问题
Supposing we have the following records in an SQL Server table.
Date
19/5/2009 12:00:00 pm
19/5/2009 12:15:22 pm
20/5/2009 11:38:00 am
What is the SQL syntax for getting something like this one?
Date Count
19/5/2009 2
20/5/2009 1
回答1:
You need to do any grouping on a Date only version of your datefield, such as this.
SELECT
CONVERT(VARCHAR(10), YourDateColumn, 101),
COUNT(*)
FROM
YourTable
GROUP BY
CONVERT(VARCHAR(10), YourDateColumn, 101)
I usually do this though, as it avoids conversion to varchar.
SELECT
DATEPART(yy, YourDateColumn),
DATEPART(mm, YourDateColumn),
DATEPART(dd, YourDateColumn),
COUNT(*)
FROM
YourTable
GROUP BY
DATEPART(yy, YourDateColumn),
DATEPART(mm, YourDateColumn),
DATEPART(dd, YourDateColumn)
EDIT: Another way to get just the date part of a datetime
DATEADD(d, 0, DATEDIFF(d, 0, YourDateColumn))
回答2:
That would depend on your database engine. For SQL Server 2008 (and future versions), you can use the date type to do this.

Recorded information
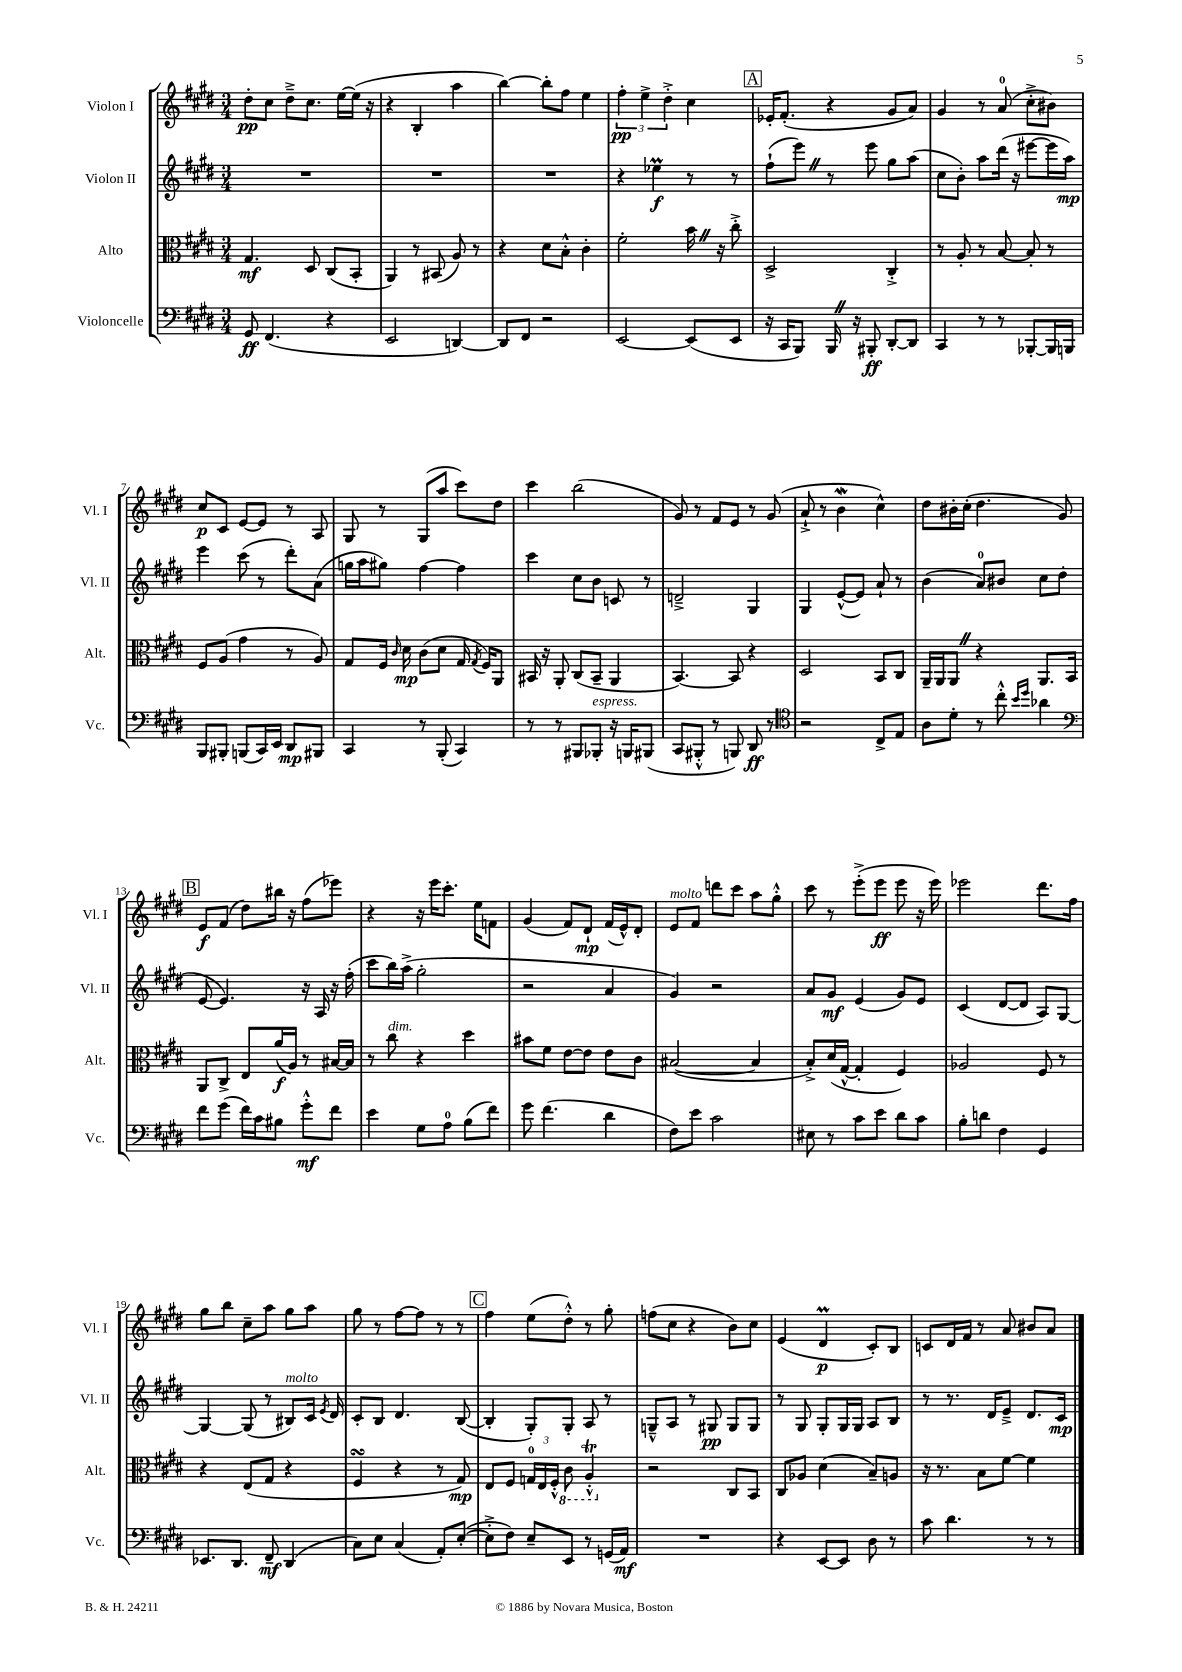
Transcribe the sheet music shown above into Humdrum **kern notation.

Problems to solve
**a.** In the SQL Server date-grouping thread, why does the first answer's author usually prefer grouping with DATEPART?
**b.** Resume the SQL Server date-grouping thread after its final sentence, carrying the second answer forward in the same manner.

Final answers
**a.** Because it avoids conversion to varchar.

**b.**
select
convert(date, date_column_name) as Date,
count(1) as Count
from table_name
group by convert(date, date_column_name)
回答3:
Depends on your DBMS. Example for Mysql:
SELECT DATE_FORMAT(dateColumn, '%e/%c/%Y') as `date`, COUNT(*)
FROM YourTable
GROUP BY `date`
回答4:
What RDBMS are you on? Using Sybase, your query would look like this:
select date(datetimeColumn) as myDate, count(*) as myTotal
from thisTable
Group by myDate
Order by myTotal, myDate
回答5:
After Googling found this one too...
SELECT CAST(FLOOR(CAST(Expr1 AS FLOAT)) AS DATEtime) AS Expr1,
COUNT(*) AS Expr2
FROM MY_TABLE
GROUP BY
CAST(FLOOR(CAST(Expr1 AS FLOAT)) AS DATEtime)
The cons?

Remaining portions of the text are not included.